= The Dunstable Sailplane Company =

The Dunstable Sailplane Company was established in 1934 by W.L. Manuel and C.H. Latimer-Needham to design, manufacture and repair gliders from its workshop at Barton-Le-Clay Airfield in Bedfordshire.

The Dunstable Kestrel was manufactured by the company from designs by W.L. Manuel in 1935; production was limited to one sailplane with a British Gliding Association id of G221. Records comment that G221 was purchased by a trainee pilot who was still in his early stages of training with a primary glider. This Dunstable Kestrel passed to the Norfolk & Norwich Aero Club and crashed in 1938, however W.L. Manuel drew up plans for home builders which were offered for sale at the cost of £6. 6s. W.E. Godson purchased a set of plans and built a second British Kestrel whilst three more Kestrels were built in Australia by R. New, R. Basillie and the last by P. Pratt. Whilst no remains exist of the British built aircraft all three Australian-built ones are in museums.

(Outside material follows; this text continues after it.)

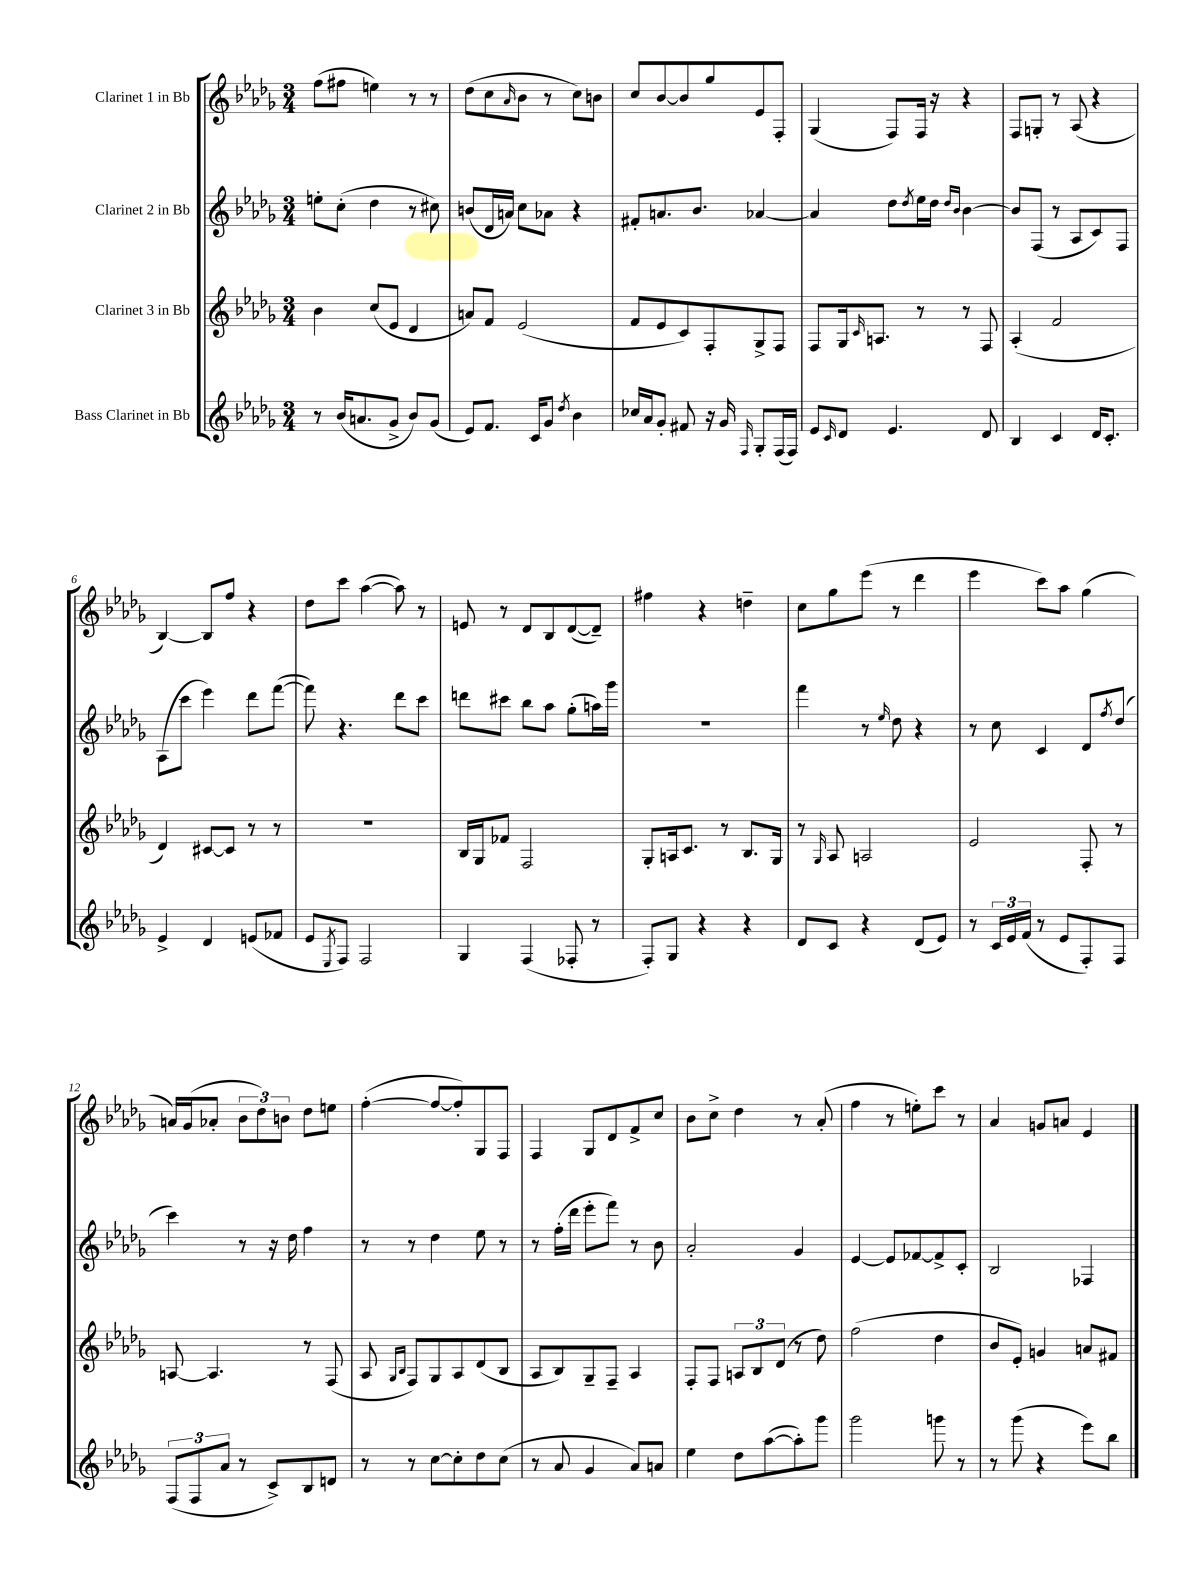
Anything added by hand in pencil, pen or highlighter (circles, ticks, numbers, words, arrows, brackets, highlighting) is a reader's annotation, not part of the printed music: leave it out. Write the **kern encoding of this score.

W. L. Manuel was born William Lancelot Manuel in 1903; parish records list his birthplace as Malling, Kent. Manuel spent his early life working at RAF Hawkinge Kent with 25 Fighter Squadron, He was a key member in the establishment of the Channel Gliding Club (1930), and built an estimated 14 aircraft over his 84-year life. William Manuel retired in 1965 from the AC Cars company of Thames Ditton; it is thought he was the company's chief planning engineer on retirement.